Under current projections, the trigger would cut Michigan’s 4.25 percent personal income tax rate to 4.08 percent in the 2023 tax year, Bussis said. Tax collections for the roughly $10 billion state general fund would drop by an estimated $330 million in fiscal year 2023 (which begins in October 2022) and by $600 in fiscal year 2024, the first full year under the tax cut.
That money would stay in the pockets of Michigan residents, including those who have struggled to make ends meet during the pandemic. The savings would amount to about $75 per year for individuals who make $50,000 in 2023, $400 for those earning $250,000 and $1,700 for a millionaire.
If lawmakers really want to provide relief to downtrodden residents, they could do so in a more targeted fashion, said Michigan State University economist Charles Ballard.
"I know this is controversial, but in my view, we're starved for revenue," Ballard said. "Every day you drive on a road in Michigan, the results are visible.
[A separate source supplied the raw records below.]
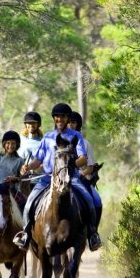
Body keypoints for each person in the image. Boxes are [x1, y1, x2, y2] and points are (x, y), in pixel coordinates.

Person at [13, 103, 102, 252]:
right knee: (29, 202)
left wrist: (70, 164)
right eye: (57, 116)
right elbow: (38, 159)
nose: (60, 119)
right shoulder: (47, 137)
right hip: (48, 178)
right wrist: (28, 167)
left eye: (63, 116)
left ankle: (93, 234)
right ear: (54, 118)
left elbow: (83, 159)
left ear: (67, 119)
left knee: (91, 199)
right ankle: (26, 234)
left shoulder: (76, 136)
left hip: (71, 177)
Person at [68, 111, 103, 244]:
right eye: (69, 122)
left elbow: (90, 167)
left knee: (97, 200)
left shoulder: (86, 144)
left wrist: (80, 174)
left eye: (73, 122)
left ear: (78, 125)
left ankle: (93, 233)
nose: (70, 125)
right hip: (62, 178)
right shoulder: (60, 141)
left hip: (80, 179)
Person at [18, 111, 44, 194]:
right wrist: (21, 168)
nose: (31, 125)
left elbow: (46, 161)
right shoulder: (20, 140)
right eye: (28, 123)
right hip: (22, 180)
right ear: (25, 124)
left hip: (38, 181)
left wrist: (37, 168)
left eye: (34, 123)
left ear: (38, 125)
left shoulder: (43, 142)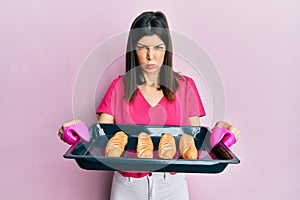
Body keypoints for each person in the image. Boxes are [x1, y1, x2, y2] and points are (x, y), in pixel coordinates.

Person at [95, 11, 240, 200]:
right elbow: (98, 138)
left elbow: (195, 138)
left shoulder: (186, 86)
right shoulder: (118, 87)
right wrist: (76, 133)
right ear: (133, 50)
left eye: (158, 48)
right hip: (127, 186)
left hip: (171, 185)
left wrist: (219, 135)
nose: (150, 56)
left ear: (167, 49)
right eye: (142, 48)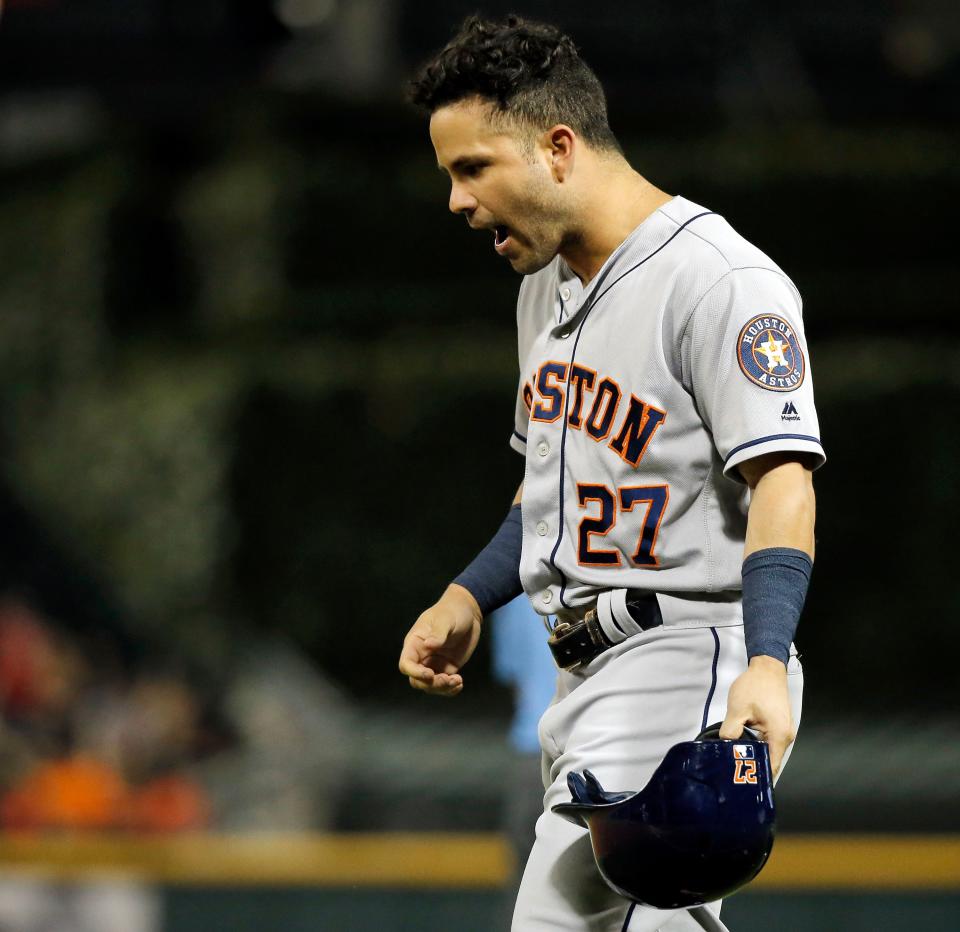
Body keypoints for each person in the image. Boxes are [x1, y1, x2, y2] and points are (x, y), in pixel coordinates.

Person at [397, 15, 822, 932]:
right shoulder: (540, 291)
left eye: (473, 168)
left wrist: (763, 664)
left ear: (558, 147)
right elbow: (547, 494)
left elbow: (784, 484)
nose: (457, 200)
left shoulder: (719, 281)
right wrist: (470, 595)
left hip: (688, 658)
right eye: (450, 175)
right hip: (583, 677)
The results are visible in the fact that my students pay dramatically higher tuition than they did 15 years ago because of huge cuts to higher education funding."
Senate Appropriations Chair Jim Stamas, R-Midland, said he generally favors tax cuts and believes that “long-term, Michigan benefits” from a lower rate. But he acknowledged that lawmakers did not anticipate a global pandemic when they inserted the trigger in the 2015 road funding law.
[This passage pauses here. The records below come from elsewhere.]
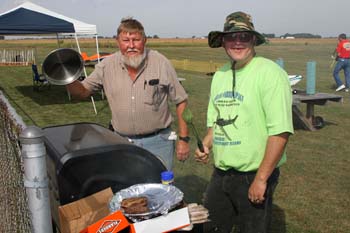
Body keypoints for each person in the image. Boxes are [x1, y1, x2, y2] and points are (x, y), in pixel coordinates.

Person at [194, 12, 294, 233]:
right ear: (223, 42)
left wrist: (261, 179)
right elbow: (216, 123)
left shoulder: (271, 74)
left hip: (254, 173)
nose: (237, 42)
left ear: (253, 40)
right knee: (210, 227)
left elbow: (280, 132)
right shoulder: (220, 75)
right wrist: (206, 144)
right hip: (221, 172)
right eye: (231, 37)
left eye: (244, 37)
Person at [66, 17, 190, 170]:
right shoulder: (106, 66)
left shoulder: (160, 62)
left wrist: (184, 139)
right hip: (121, 142)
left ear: (144, 40)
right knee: (126, 189)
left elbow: (181, 100)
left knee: (160, 190)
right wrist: (66, 76)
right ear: (118, 41)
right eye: (125, 40)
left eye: (136, 40)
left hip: (159, 142)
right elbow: (82, 92)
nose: (131, 46)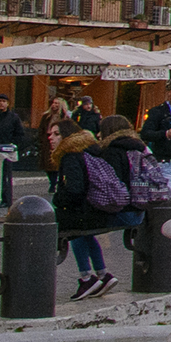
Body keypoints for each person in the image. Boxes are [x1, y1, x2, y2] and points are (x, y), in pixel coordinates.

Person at [53, 113, 129, 298]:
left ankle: (87, 278)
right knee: (85, 233)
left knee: (74, 230)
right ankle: (103, 274)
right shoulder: (89, 150)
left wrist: (57, 200)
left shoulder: (70, 155)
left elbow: (75, 189)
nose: (50, 137)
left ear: (66, 137)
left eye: (55, 134)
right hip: (100, 207)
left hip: (89, 210)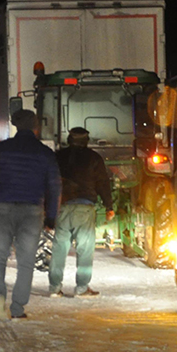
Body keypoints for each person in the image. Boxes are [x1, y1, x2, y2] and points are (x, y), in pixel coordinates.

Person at [0, 109, 61, 319]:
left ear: (15, 125)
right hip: (32, 210)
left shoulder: (1, 150)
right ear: (35, 127)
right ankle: (18, 308)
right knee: (26, 261)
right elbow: (55, 185)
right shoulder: (45, 153)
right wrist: (51, 216)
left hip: (3, 207)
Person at [48, 127, 114, 298]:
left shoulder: (58, 156)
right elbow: (103, 183)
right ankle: (82, 288)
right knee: (85, 249)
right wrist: (109, 206)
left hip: (62, 207)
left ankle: (55, 288)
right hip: (84, 208)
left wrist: (49, 208)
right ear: (86, 141)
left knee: (59, 248)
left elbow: (50, 182)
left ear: (69, 139)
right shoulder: (94, 158)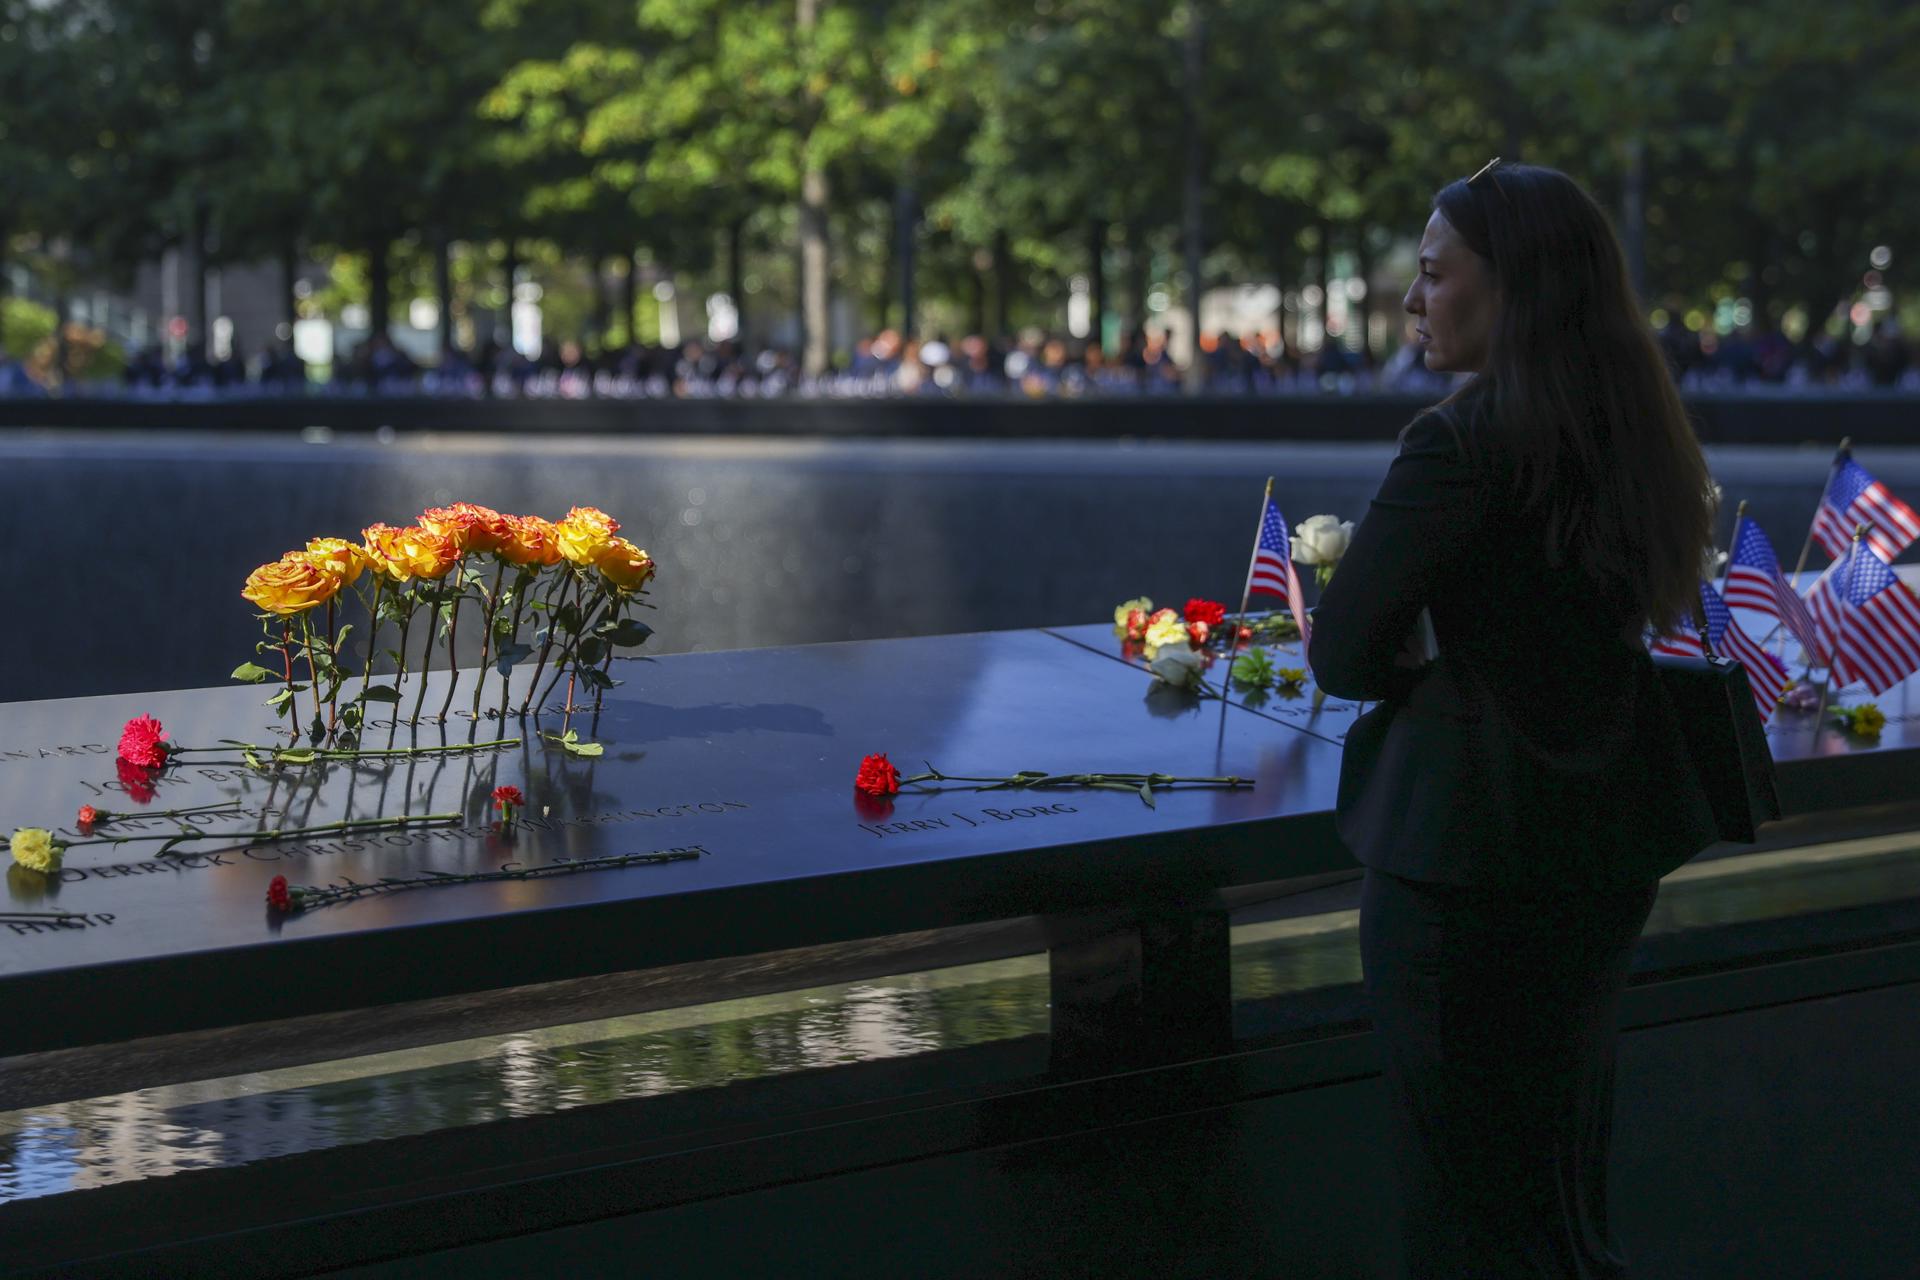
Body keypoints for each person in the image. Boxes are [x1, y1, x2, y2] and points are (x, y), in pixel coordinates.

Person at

“I supported the policy then, I just don't think the policy was envisioned with such a substantial contraction and then a recovery just going back to where we were,” Stamas told Bridge. “It's certainly something we need to look at. Whether we change it or not, I don't know.”
State Sen. Curtis Hertel of East Lansing, ranking Democrat on the appropriations committee, said there could be ways to maintain the “spirit” of the tax cut trigger but amend it to avoid “the obvious unintended consequences” from the “once-in-a-century” pandemic.
For instance, lawmakers could add a revenue “floor” to the law so that recovery from a short-term decline would not trigger a tax cut, Hertel said. Or policymakers could base the trigger on a five-year average of state revenue to smooth out a “one-time blip.”
“While certainly I’m more than willing to have a conversation about our tax structure,” lawmakers also need to ensure the state can “balance the books long-term,” Hertel said.
But politicians are generally wary of going on the record to vote for any policy that constituents could view as a tax increase or tax freeze. Some lawmakers now serving would be term-limited out of office by the time the tax cut would be implemented in 2023.
There’s little reason to modify the tax cut trigger law now because significant uncertainty over the COVID-19 pandemic and economic recovery make it difficult to predict future revenue, said Sen. Jim Runestad, R-White Lake.
He noted that under the 2015 law, the state treasurer and directors of the non-partisan House and Senate fiscal agencies would meet in January 2023 to determine whether revenue has increased enough to trigger the tax cut.
"With the revenue estimates going up and down all over the place, nobody should anticipate anything," Runestad said. "I think it’s kind of a moot point unless we get there and revenues have recovered and we're doing fabulously well."
As lawmakers consider the policy implications, Hertel said he’d be willing to repeal or amend the tax cut trigger law now.
“But I’m guessing others will have different thoughts on when it should happen,” he said, acknowledging the political implications and predicting GOP legislative leaders could choose a strategic time to take up the issue, if at all.
“Votes like this tend to happen in the lame-duck session.”